__SOURCE TEXT__.

%%

Jan. 17th, 2017

How I Learned to Stop Worrying about LoadRunner and Start Loving JMeter

This blog post details the experience of an engineer who switched from to LoadRunner to JMeter. Due to personal and professional reasons, he requested to remain anonymous. This is his story.

 

Once upon a time in a galaxy far, far away I worked as a performance testing engineer. The company I worked at had a HP LoadRunner license. Therefore, when it came to load testing, the choice was quite obvious: we always used LoadRunner.

 

LoadRunner used to work for basic use cases, like load testing of web applications that were followed by regression tests, to ensure that new features and bug fixes didn’t have a negative impact on the overall system performance. It also worked for “exotic” test scenarios, like load testing complex algorithms implementation in a variety of programming languages, less common transports like protocol buffers, RTP, VoIP,  and even custom in-house developed protocols. Until a very simple project changed everything.

 

One day, I was told to assess the performance of an API endpoint. This was no rocket science, just a simple SOAP API that took specially formed requests and returned responses. The service had already been tested and used to work fine, but the question was about handling increased data volumes.

%%

__WORK ORDER A__. In the post about switching from LoadRunner to JMeter, which less common transports are listed among the test scenarios LoadRunner handled?

Page images and extracted text
%%

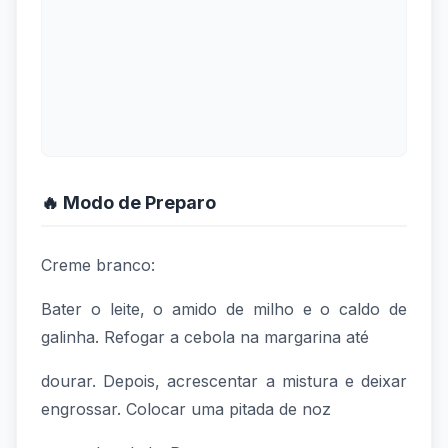
🔥 Modo de Preparo
Creme branco:
Bater o leite, o amido de milho e o caldo de
galinha. Refogar a cebola na margarina até
dourar. Depois, acrescentar a mistura e deixar
engrossar. Colocar uma pitada de noz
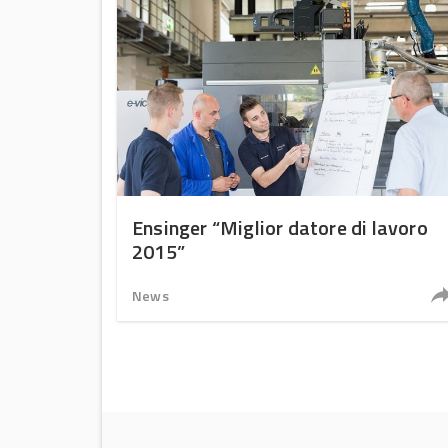
Ensinger “Miglior datore di lavoro
2015”
News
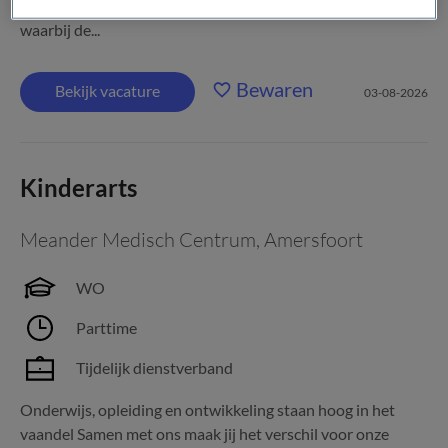
(combinaties van) aandachtsgebieden zijn bespreekbaar
waarbij de...
Bewaren
Bekijk vacature
03-08-2026
Kinderarts
Meander Medisch Centrum
,
Amersfoort
WO
Parttime
Tijdelijk dienstverband
Onderwijs, opleiding en ontwikkeling staan hoog in het
vaandel Samen met ons maak jij het verschil voor onze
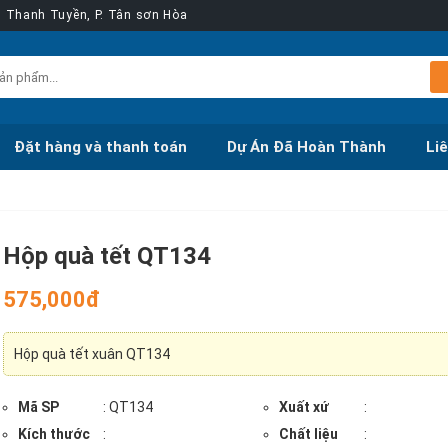
ễn Thanh Tuyền, P. Tân sơn Hòa
Đặt hàng và thanh toán
Dự Án Đã Hoàn Thành
Li
Hộp quà tết QT134
575,000đ
Hộp quà tết xuân QT134
Mã SP
: QT134
Xuất xứ
:
Kích thước
:
Chất liệu
:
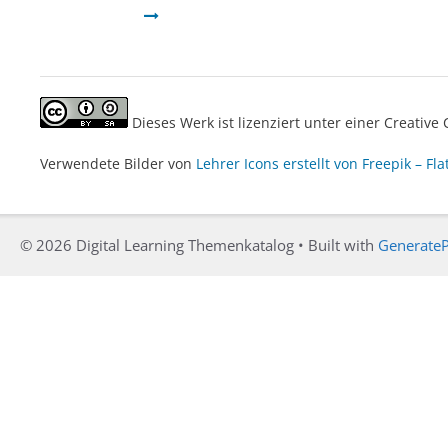
Dieses Werk ist lizenziert unter einer Creati
Verwendete Bilder von
Lehrer Icons erstellt von Freepik – Fla
© 2026 Digital Learning Themenkatalog
• Built with
GenerateP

%%

__WORK ORDER B__. Gather every line of the records that contains the word "aandachtsgebieden".

__TASK SOLUTION A__.
- protocol buffers
- RTP
- VoIP
- custom in-house developed protocols

__TASK SOLUTION B__.
(combinaties van) aandachtsgebieden zijn bespreekbaar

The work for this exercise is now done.